Wulczyn Ellery, Nagpal Kunal, Symonds Matthew, Moran Melissa, Plass Markus, Reihs Robert, Nader Farah, Tan Fraser, Cai Yuannan, Brown Trissia, Flament-Auvigne Isabelle, Amin Mahul B, Stumpe Martin C, Müller Heimo, Regitnig Peter, Holzinger Andreas, Corrado Greg S, Peng Lily H, Chen Po-Hsuan Cameron, Steiner David F, Zatloukal Kurt, Liu Yun, Mermel Craig H
Google Health, Palo Alto, CA USA.
Medical University of Graz, Graz, Austria.
Commun Med (Lond). 2021 Jun 30;1:10. doi: 10.1038/s43856-021-00005-3. eCollection 2021.
Gleason grading of prostate cancer is an important prognostic factor, but suffers from poor reproducibility, particularly among non-subspecialist pathologists. Although artificial intelligence (A.I.) tools have demonstrated Gleason grading on-par with expert pathologists, it remains an open question whether and to what extent A.I. grading translates to better prognostication.
In this study, we developed a system to predict prostate cancer-specific mortality via A.I.-based Gleason grading and subsequently evaluated its ability to risk-stratify patients on an independent retrospective cohort of 2807 prostatectomy cases from a single European center with 5-25 years of follow-up (median: 13, interquartile range 9-17).
Here, we show that the A.I.'s risk scores produced a -index of 0.84 (95% CI 0.80-0.87) for prostate cancer-specific mortality. Upon discretizing these risk scores into risk groups analogous to pathologist Grade Groups (GG), the A.I. has a -index of 0.82 (95% CI 0.78-0.85). On the subset of cases with a GG provided in the original pathology report ( = 1517), the A.I.'s C-indices are 0.87 and 0.85 for continuous and discrete grading, respectively, compared to 0.79 (95% CI 0.71-0.86) for GG obtained from the reports. These represent improvements of 0.08 (95% CI 0.01-0.15) and 0.07 (95% CI 0.00-0.14), respectively.
Our results suggest that A.I.-based Gleason grading can lead to effective risk stratification, and warrants further evaluation for improving disease management.
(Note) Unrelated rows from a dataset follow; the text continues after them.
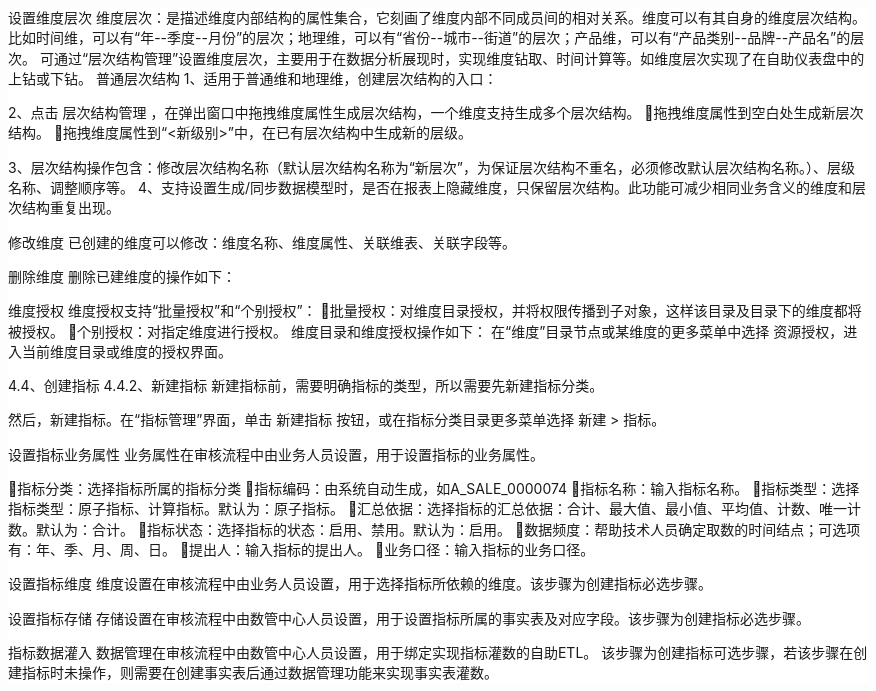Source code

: 设置维度层次
维度层次：是描述维度内部结构的属性集合，它刻画了维度内部不同成员间的相对关系。维度可以有其自身的维度层次结构。比如时间维，可以有“年--季度--月份”的层次；地理维，可以有“省份--城市--街道”的层次；产品维，可以有“产品类别--品牌--产品名”的层次。
可通过“层次结构管理”设置维度层次，主要用于在数据分析展现时，实现维度钻取、时间计算等。如维度层次实现了在自助仪表盘中的上钻或下钻。
普通层次结构
1、适用于普通维和地理维，创建层次结构的入口：

2、点击 层次结构管理 ，在弹出窗口中拖拽维度属性生成层次结构，一个维度支持生成多个层次结构。
拖拽维度属性到空白处生成新层次结构。
拖拽维度属性到“<新级别>”中，在已有层次结构中生成新的层级。

3、层次结构操作包含：修改层次结构名称（默认层次结构名称为“新层次”，为保证层次结构不重名，必须修改默认层次结构名称。）、层级名称、调整顺序等。
4、支持设置生成/同步数据模型时，是否在报表上隐藏维度，只保留层次结构。此功能可减少相同业务含义的维度和层次结构重复出现。

修改维度
已创建的维度可以修改：维度名称、维度属性、关联维表、关联字段等。

删除维度
删除已建维度的操作如下：

维度授权
维度授权支持“批量授权”和“个别授权”：
批量授权：对维度目录授权，并将权限传播到子对象，这样该目录及目录下的维度都将被授权。
个别授权：对指定维度进行授权。
维度目录和维度授权操作如下：
在“维度”目录节点或某维度的更多菜单中选择 资源授权，进入当前维度目录或维度的授权界面。





4.4、创建指标
4.4.2、新建指标
新建指标前，需要明确指标的类型，所以需要先新建指标分类。

然后，新建指标。在“指标管理”界面，单击 新建指标 按钮，或在指标分类目录更多菜单选择 新建 > 指标。


设置指标业务属性
业务属性在审核流程中由业务人员设置，用于设置指标的业务属性。

指标分类：选择指标所属的指标分类
指标编码：由系统自动生成，如A_SALE_0000074 
指标名称：输入指标名称。
指标类型：选择指标类型：原子指标、计算指标。默认为：原子指标。
汇总依据：选择指标的汇总依据：合计、最大值、最小值、平均值、计数、唯一计数。默认为：合计。
指标状态：选择指标的状态：启用、禁用。默认为：启用。
数据频度：帮助技术人员确定取数的时间结点；可选项有：年、季、月、周、日。
提出人：输入指标的提出人。
业务口径：输入指标的业务口径。

设置指标维度
维度设置在审核流程中由业务人员设置，用于选择指标所依赖的维度。该步骤为创建指标必选步骤。

设置指标存储
存储设置在审核流程中由数管中心人员设置，用于设置指标所属的事实表及对应字段。该步骤为创建指标必选步骤。


指标数据灌入
数据管理在审核流程中由数管中心人员设置，用于绑定实现指标灌数的自助ETL。
该步骤为创建指标可选步骤，若该步骤在创建指标时未操作，则需要在创建事实表后通过数据管理功能来实现事实表灌数。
前列腺癌的Gleason分级是一个重要的预后因素,但重复性较差,尤其是在非专科病理学家中。尽管人工智能(A.I.)工具在Gleason分级方面已显示出与专家病理学家相当的水平,但人工智能分级能否以及在多大程度上转化为更好的预后评估仍是一个悬而未决的问题。
在本研究中,我们开发了一个通过基于人工智能的Gleason分级来预测前列腺癌特异性死亡率的系统,并随后在一个来自单一欧洲中心的2807例前列腺切除病例的独立回顾性队列中评估了其对患者进行风险分层的能力,该队列有5至25年的随访时间(中位数:13年,四分位间距9 - 17年)。
在此,我们表明人工智能的风险评分对前列腺癌特异性死亡率的C指数为0.84(95%置信区间0.80 - 0.87)。将这些风险评分离散化为类似于病理学家分级组(GG)的风险组后,人工智能的C指数为0.82(95%置信区间0.78 - 0.85)。在原始病理报告中提供了GG的病例子集(n = 1517)中,人工智能连续分级和离散分级的C指数分别为0.87和0.85,而从报告中获得的GG的C指数为0.79(95%置信区间0.71 - 0.86)。这些分别代表了改善0.08(95%置信区间0.01 - 0.15)和0.07(95%置信区间0.00 - 0.14)。
我们的结果表明,基于人工智能的Gleason分级可导致有效的风险分层,值得进一步评估以改善疾病管理。